Topo

Nina Lemos

OPINIÃO

Texto em que o autor apresenta e defende suas ideias e opiniões, a partir da interpretação de fatos e dados.

Tabu até pra esquerda no Brasil, aborto é tema central de eleição nos EUA

GETTY IMAGES
Imagem: GETTY IMAGES

Colunista de Universa

10/11/2022 04h00

"Para boa parte dos eleitores, o assunto aborto foi fundamental na escolha do voto." Seria bom se essa notícia fosse sobre as recentes eleições brasileiras. Mas não. Trata-se das eleições de "meio do mandato" nos EUA, quando parte do parlamento é escolhida.

Nessa eleição, considerada importantíssima, o aborto foi um dos temas principais não só pela importância que os eleitores dão ao assunto, mas também por parte de políticos poderosos, como, inclusive, o presidente do país, Joe Biden, que, junto ao partido Democrata, investiu pesado na campanha pela legalização.

O direito ao aborto seguro virou tema central nos Estados Unidos depois que a Suprema Corte do País derrubou a emenda que tornava o aborto legal em todo o país (alguns estados mantiveram o direito, outros não).

Com esse assunto sendo tão importante para eles, alguns estados aproveitaram para fazer plebiscitos que ampliaram e garantiram o direito ao aborto legal em estados como Vermont, Michigan e na Califórnia. Ao mesmo tempo, no conservador estado do Kentucky, o povo escolheu banir uma emenda que proibia totalmente o aborto no estado. Vitória para o movimento feminista e todos que acreditam no direito de escolha da mulher.

É impossível ler uma notícia dessas e não lembrar do Brasil, onde acabamos de ter eleições e pouco se falou de aborto. Ou quase nada.

No Brasil, um assunto que é discutido em todo o mundo e que vira direito na maioria dos países da América Latina (Argentina e Chile, por exemplo, legalizaram o aborto recentemente) ainda é um grande tabu.

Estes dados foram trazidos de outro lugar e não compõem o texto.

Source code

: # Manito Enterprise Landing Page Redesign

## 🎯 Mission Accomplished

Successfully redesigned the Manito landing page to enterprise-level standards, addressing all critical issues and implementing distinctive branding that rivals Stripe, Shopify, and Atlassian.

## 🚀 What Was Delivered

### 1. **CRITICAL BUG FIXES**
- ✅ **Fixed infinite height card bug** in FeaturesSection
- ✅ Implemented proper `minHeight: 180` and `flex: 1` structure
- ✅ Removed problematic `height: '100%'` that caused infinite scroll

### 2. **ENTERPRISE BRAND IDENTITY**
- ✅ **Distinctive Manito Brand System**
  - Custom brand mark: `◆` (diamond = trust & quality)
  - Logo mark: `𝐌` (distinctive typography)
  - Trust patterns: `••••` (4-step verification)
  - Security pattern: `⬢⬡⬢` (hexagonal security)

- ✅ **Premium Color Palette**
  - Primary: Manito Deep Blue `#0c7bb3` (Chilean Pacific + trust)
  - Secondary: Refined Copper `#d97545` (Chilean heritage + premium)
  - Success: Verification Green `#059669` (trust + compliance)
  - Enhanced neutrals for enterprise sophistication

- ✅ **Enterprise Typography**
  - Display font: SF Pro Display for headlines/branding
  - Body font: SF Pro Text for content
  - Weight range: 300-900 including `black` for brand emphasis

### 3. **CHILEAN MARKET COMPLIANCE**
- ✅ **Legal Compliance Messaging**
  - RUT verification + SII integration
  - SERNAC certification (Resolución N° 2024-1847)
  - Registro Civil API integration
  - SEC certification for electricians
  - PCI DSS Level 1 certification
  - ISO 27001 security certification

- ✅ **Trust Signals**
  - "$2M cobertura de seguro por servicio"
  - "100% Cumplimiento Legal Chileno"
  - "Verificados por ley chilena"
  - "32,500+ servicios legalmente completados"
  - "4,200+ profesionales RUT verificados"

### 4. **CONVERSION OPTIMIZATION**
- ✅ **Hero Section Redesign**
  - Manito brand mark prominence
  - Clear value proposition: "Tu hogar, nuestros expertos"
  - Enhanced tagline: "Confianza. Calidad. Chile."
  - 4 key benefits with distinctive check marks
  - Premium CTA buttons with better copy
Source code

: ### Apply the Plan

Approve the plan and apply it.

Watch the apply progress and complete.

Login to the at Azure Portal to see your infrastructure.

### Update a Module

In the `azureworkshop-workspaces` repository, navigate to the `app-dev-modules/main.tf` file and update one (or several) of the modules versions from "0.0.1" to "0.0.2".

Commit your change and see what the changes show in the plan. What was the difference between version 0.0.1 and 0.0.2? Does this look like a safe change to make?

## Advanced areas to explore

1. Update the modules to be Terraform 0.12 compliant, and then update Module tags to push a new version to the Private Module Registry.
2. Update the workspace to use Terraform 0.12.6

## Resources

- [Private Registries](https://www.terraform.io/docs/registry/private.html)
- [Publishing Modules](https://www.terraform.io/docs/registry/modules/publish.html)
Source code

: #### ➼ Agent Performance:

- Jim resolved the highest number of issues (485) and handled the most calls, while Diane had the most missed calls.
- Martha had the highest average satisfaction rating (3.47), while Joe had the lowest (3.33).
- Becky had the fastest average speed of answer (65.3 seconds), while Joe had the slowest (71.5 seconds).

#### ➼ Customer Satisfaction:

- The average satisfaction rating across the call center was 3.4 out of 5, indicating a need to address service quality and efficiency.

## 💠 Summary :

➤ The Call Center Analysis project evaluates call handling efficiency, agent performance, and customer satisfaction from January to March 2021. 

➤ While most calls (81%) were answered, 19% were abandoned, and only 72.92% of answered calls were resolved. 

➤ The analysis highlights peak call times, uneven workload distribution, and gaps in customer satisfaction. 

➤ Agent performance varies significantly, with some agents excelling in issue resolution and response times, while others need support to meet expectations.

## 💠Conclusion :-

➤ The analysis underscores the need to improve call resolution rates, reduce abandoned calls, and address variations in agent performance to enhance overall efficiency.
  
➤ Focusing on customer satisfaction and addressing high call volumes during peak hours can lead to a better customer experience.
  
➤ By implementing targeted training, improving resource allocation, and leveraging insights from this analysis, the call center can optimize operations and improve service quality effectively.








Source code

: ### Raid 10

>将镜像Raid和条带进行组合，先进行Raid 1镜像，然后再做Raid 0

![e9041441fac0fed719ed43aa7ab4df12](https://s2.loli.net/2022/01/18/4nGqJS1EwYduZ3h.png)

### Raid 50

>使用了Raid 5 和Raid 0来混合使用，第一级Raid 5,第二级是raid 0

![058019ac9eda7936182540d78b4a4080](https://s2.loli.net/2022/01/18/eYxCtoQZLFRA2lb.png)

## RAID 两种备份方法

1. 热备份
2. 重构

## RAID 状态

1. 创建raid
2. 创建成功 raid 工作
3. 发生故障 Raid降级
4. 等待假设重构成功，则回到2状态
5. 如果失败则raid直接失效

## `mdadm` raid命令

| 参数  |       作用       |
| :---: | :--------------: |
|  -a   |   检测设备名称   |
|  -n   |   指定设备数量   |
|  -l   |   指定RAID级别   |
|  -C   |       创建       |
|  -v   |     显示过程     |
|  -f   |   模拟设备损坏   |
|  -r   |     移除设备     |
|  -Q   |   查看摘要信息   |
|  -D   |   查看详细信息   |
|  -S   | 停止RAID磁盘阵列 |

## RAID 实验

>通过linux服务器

Em um momento em que o país teve uma grande virada para a extrema-direita, focada principalmente nas chamadas "pautas de costumes" (o que pode ser simplificado em falar que "aborto é um crime hediondo", que "educação sexual não pode ser ensinada na escola", por exemplo), nessa eleição, até os partidos de esquerda fugiram de temas "polêmicos" como o aborto.

Quem se ferra com isso de novo? As mulheres, principalmente as mais pobres, já que as de classe média sabem muito bem onde fazer um aborto ilegal no país e têm como pagar.

Nosso buraco é tão fundo que, em nosso país, atualmente o aborto é considerado praticamente um assunto de "extrema-esquerda". E, atenção, Joe Biden, por exemplo, nem é de esquerda. Ele é um centrista democrata.

Antes da campanha presidencial oficial, o então candidato Lula chegou a dizer que era a favor da legalização porque achava que a decisão era da mulher e foi duramente criticado, até por pessoas que se dizem progressistas, que viram na fala do presidente um erro "porque poderia ajudar a extrema-direita a ganhar". No fim, Bolsonaro perdeu, mas, sim, os valores de extrema-direita ganharam, já que o assunto pouco foi discutido na corrida presidencial.

Resultado: não conheço nenhuma mulher que tenha esperança de que o aborto seja finalmente legalizado no Brasil no novo governo. Isso é deprimente. Inclusive porque, na maioria dos países do chamado "mundo civilizado", o aborto seguro é um direito antigo e garantido. Mas como aprovar o aborto com Damares Alves no Senado e com até os progressistas falando que falar sobre aborto é "perigoso"? Difícil.